July 5 - Integration starts with a nap in the afternoon


(Yamas!)

By: Pip

After a few months on Lesvos, I have pretty much started to integrate: I increase my number of naps in the afternoon and in the evening I begin to go out later for dinner. Even though my stomach starts to grumble around seven, I no longer go to a restaurant before nine thirty.

This schedule pleases me, because since started dining so late, I no longer have to eat alone. And thus no longer have to endure the prying looks of the holidaying couples that start with their moussaka or stifado at 7 o’clock, a time that the Greeks just wake up from their siesta. I am amazed that a person eating alone attracts so much attention. Normally I do not care and I openly stare back at such couples sitting there without any conversation. And then I wonder to myself why is it that they have nothing to say to each other. In the past I sometimes invited such couples to join me, but the answer was never yes. Although my intention was never more than to pass time together, have a nice evening with good conversation: it was the female member of the couple that would refuse the invitation. Why? I have no idea!

There is something to learn from the Greeks in social behaviour. In Greece having dinner is a social event. A Greek never eats early in the evening and almost never alone.  When most tourist couples on a Saturday night are on the way back to their hotel room or apartment, the restaurants will fill up for a second time, this time with Greeks. Everybody knows each other, everybody is welcome, chairs are shuffled around. So it can happen that when arriving in the harbour at 22.00 o’clock I might share some sardines with Nikos, then later Stavros will take a seat at our table to have a ladotiri saganaki, that Manolis will join us for an ouzo, followed by Maria who may come just to greet me and then a fisherman might want to show off the squid he had caught some minutes before. And at the end of the evening the owner of the restaurant and the cook might appear at the table to celebrate their evening’s work.

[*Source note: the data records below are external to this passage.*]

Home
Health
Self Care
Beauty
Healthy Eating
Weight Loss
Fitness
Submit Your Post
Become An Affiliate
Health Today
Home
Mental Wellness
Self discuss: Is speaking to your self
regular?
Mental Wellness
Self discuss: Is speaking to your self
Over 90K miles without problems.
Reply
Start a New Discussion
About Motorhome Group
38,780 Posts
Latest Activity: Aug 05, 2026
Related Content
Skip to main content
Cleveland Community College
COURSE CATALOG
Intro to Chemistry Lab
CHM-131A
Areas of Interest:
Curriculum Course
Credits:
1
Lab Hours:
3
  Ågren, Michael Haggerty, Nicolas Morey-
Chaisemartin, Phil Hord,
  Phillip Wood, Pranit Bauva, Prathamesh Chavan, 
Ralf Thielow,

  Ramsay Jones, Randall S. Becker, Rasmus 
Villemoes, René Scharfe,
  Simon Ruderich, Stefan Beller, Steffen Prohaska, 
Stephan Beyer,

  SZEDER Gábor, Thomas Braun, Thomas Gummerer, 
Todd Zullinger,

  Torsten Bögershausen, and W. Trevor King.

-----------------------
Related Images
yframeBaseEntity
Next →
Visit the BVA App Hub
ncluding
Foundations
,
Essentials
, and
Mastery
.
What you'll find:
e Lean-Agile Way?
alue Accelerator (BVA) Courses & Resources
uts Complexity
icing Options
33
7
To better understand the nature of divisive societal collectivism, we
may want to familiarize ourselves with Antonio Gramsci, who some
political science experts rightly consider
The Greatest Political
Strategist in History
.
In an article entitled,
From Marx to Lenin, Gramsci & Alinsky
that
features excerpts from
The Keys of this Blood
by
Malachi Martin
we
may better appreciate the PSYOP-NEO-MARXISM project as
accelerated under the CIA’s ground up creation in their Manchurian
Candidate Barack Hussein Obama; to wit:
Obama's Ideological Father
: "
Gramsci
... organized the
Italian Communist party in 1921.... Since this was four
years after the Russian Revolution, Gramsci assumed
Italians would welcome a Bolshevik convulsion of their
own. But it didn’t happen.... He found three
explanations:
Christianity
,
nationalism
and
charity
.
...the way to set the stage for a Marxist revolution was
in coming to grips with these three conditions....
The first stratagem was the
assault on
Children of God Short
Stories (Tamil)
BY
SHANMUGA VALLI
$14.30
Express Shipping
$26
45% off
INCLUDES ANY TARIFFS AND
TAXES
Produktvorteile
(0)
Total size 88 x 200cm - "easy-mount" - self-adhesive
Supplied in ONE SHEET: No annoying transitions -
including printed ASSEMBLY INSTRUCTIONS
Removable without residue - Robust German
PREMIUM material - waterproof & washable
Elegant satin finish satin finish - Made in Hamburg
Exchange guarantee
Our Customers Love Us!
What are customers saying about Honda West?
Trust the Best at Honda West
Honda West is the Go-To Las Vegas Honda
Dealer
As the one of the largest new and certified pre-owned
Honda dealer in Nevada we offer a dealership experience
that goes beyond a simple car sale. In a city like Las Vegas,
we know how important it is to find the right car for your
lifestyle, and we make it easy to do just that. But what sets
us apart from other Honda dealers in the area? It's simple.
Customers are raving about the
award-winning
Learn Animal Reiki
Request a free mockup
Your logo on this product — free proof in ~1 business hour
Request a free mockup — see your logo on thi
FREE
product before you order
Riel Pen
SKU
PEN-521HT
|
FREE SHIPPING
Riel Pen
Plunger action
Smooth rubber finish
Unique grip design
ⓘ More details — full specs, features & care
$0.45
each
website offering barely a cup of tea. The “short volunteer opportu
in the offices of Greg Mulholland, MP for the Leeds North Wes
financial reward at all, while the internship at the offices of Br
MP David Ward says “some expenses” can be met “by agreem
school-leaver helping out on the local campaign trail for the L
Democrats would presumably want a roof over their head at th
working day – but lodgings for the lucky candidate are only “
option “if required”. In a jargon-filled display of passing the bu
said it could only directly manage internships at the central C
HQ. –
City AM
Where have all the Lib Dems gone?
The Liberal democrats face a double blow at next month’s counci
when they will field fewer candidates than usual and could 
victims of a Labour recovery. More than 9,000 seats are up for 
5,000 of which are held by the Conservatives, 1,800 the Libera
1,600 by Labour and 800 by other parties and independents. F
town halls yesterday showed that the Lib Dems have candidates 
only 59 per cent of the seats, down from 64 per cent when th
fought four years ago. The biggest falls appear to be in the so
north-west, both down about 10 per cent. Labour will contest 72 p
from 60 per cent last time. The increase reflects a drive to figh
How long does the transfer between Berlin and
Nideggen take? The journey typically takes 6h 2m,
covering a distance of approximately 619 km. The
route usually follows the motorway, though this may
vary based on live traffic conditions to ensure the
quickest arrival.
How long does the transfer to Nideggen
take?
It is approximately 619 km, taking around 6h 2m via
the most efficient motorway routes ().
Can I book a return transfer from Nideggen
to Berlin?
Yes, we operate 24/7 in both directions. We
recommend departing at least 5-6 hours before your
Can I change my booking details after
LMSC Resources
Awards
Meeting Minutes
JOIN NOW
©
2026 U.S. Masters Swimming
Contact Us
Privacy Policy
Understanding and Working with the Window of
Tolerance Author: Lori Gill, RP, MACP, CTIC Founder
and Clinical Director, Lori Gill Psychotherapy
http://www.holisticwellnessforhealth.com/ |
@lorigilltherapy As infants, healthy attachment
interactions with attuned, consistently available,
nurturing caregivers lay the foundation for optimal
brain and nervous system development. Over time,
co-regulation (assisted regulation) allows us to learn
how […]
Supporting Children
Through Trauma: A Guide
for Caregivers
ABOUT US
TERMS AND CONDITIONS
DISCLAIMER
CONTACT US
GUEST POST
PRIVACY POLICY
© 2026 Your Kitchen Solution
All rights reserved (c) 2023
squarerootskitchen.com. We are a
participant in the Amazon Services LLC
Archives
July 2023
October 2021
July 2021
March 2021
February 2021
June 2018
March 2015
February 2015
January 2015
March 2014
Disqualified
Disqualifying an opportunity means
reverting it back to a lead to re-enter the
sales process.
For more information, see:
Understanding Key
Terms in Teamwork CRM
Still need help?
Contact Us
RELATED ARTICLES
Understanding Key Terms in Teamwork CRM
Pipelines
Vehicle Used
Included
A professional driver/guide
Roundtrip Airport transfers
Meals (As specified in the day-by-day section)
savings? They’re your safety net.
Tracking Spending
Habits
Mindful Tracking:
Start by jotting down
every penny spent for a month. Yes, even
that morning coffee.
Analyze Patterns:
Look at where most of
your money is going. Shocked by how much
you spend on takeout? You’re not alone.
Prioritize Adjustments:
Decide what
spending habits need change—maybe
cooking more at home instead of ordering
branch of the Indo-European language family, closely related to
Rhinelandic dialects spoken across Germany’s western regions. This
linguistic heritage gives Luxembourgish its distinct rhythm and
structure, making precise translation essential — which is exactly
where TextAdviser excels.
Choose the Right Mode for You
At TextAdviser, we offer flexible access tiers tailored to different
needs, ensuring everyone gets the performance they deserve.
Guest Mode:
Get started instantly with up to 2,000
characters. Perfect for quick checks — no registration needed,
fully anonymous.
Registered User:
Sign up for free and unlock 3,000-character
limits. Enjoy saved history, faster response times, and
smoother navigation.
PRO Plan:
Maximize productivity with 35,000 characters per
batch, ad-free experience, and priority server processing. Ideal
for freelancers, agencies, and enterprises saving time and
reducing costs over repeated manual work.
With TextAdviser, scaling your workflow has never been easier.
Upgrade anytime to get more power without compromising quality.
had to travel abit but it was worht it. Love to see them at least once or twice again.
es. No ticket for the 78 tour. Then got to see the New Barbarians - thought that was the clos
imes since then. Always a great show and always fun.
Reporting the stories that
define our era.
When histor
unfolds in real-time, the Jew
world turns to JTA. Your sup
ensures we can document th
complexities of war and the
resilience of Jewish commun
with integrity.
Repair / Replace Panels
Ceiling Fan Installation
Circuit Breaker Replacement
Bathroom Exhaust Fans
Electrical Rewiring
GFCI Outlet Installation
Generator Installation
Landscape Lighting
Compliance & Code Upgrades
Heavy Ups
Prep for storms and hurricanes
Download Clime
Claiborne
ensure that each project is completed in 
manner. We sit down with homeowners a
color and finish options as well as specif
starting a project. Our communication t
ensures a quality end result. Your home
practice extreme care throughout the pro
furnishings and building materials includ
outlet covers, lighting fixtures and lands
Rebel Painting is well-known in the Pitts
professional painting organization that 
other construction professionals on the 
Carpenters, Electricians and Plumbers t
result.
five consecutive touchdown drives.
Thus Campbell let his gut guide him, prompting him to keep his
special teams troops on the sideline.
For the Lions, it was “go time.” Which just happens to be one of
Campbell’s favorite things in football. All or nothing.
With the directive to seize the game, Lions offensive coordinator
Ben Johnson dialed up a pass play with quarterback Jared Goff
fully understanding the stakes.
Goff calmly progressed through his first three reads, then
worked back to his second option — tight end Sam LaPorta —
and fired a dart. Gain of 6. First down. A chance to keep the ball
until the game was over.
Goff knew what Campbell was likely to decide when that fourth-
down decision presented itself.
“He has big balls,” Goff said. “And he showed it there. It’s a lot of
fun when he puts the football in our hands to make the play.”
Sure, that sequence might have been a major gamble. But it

The later it gets, the more animated the evening and the more I hear about what is going on in the village: about the four fish that danced in the full moon yesterday; About that arrogant tourist with his catamaran moored in the harbour and is a malaka (asshole) because nobody is allowed to pass his gangway to reach the quay; about the daughter of Heleni who has a boyfriend and about the stubborn donkey of Michaelis who has escaped. I hear that Yannis has shaved off his beard and that the Captains Table – the restaurant that blew up at the start of the season - is trying to make a new start up.

When everybody knows what is going on and the empty ouzo bottles on the table are too many to count and after some dirty jokes, around 2 o’clock it is time to go home. Even though it is Sunday, in a tourist village work still needs to be done – every day, every morning and at the beginning of every evening. The end of the afternoon is for the siesta, otherwise you will not survive the night. The end of the evening is for maintaining social contacts. This is how it works here. Since I have started dining late I have begun to understand Greek life much better as well as to hear much more about what is going on in the island. So if you want to integrate – you had better start with having a nap in the afternoon.